Stored dataset items
= = = =
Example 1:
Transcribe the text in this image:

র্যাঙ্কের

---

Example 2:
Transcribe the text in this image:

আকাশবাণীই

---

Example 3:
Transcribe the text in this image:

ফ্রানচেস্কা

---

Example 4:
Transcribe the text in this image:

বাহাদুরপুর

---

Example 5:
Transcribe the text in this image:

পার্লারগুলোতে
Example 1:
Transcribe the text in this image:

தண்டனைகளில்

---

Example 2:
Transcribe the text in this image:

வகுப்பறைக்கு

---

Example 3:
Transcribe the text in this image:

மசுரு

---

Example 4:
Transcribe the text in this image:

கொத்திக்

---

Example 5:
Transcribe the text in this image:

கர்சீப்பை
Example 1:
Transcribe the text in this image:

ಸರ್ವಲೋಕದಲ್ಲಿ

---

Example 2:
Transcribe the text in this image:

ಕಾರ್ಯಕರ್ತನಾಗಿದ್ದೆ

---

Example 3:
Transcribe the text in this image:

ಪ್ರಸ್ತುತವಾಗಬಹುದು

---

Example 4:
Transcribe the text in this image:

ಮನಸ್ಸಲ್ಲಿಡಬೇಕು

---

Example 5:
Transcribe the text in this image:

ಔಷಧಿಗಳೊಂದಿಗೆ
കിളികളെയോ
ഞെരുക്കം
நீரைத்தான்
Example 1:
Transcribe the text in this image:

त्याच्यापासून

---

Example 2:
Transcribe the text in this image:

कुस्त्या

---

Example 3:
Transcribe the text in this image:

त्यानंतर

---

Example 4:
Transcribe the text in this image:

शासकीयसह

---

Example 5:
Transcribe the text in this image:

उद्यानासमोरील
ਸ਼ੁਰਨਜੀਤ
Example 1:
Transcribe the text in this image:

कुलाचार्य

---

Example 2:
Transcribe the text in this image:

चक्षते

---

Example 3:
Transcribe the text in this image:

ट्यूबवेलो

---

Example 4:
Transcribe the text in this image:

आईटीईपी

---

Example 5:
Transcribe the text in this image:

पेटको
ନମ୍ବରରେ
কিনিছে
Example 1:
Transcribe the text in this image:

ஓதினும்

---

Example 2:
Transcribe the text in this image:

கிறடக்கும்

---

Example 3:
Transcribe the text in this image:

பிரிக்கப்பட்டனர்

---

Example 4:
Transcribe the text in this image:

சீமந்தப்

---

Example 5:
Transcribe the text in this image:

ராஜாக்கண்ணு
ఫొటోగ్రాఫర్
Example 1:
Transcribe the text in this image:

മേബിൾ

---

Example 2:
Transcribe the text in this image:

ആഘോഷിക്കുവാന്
= = = =
JOB :: Rewrite the material above with "Copy" in place of "Transcribe" wherever it occurs, keeping everything else the same.

RESPONSE TO THE EXERCISE ::
Example 1:
Copy the text in this image:

র্যাঙ্কের

---

Example 2:
Copy the text in this image:

আকাশবাণীই

---

Example 3:
Copy the text in this image:

ফ্রানচেস্কা

---

Example 4:
Copy the text in this image:

বাহাদুরপুর

---

Example 5:
Copy the text in this image:

পার্লারগুলোতে
Example 1:
Copy the text in this image:

தண்டனைகளில்

---

Example 2:
Copy the text in this image:

வகுப்பறைக்கு

---

Example 3:
Copy the text in this image:

மசுரு

---

Example 4:
Copy the text in this image:

கொத்திக்

---

Example 5:
Copy the text in this image:

கர்சீப்பை
Example 1:
Copy the text in this image:

ಸರ್ವಲೋಕದಲ್ಲಿ

---

Example 2:
Copy the text in this image:

ಕಾರ್ಯಕರ್ತನಾಗಿದ್ದೆ

---

Example 3:
Copy the text in this image:

ಪ್ರಸ್ತುತವಾಗಬಹುದು

---

Example 4:
Copy the text in this image:

ಮನಸ್ಸಲ್ಲಿಡಬೇಕು

---

Example 5:
Copy the text in this image:

ಔಷಧಿಗಳೊಂದಿಗೆ
കിളികളെയോ
ഞെരുക്കം
நீரைத்தான்
Example 1:
Copy the text in this image:

त्याच्यापासून

---

Example 2:
Copy the text in this image:

कुस्त्या

---

Example 3:
Copy the text in this image:

त्यानंतर

---

Example 4:
Copy the text in this image:

शासकीयसह

---

Example 5:
Copy the text in this image:

उद्यानासमोरील
ਸ਼ੁਰਨਜੀਤ
Example 1:
Copy the text in this image:

कुलाचार्य

---

Example 2:
Copy the text in this image:

चक्षते

---

Example 3:
Copy the text in this image:

ट्यूबवेलो

---

Example 4:
Copy the text in this image:

आईटीईपी

---

Example 5:
Copy the text in this image:

पेटको
ନମ୍ବରରେ
কিনিছে
Example 1:
Copy the text in this image:

ஓதினும்

---

Example 2:
Copy the text in this image:

கிறடக்கும்

---

Example 3:
Copy the text in this image:

பிரிக்கப்பட்டனர்

---

Example 4:
Copy the text in this image:

சீமந்தப்

---

Example 5:
Copy the text in this image:

ராஜாக்கண்ணு
ఫొటోగ్రాఫర్
Example 1:
Copy the text in this image:

മേബിൾ

---

Example 2:
Copy the text in this image:

ആഘോഷിക്കുവാന്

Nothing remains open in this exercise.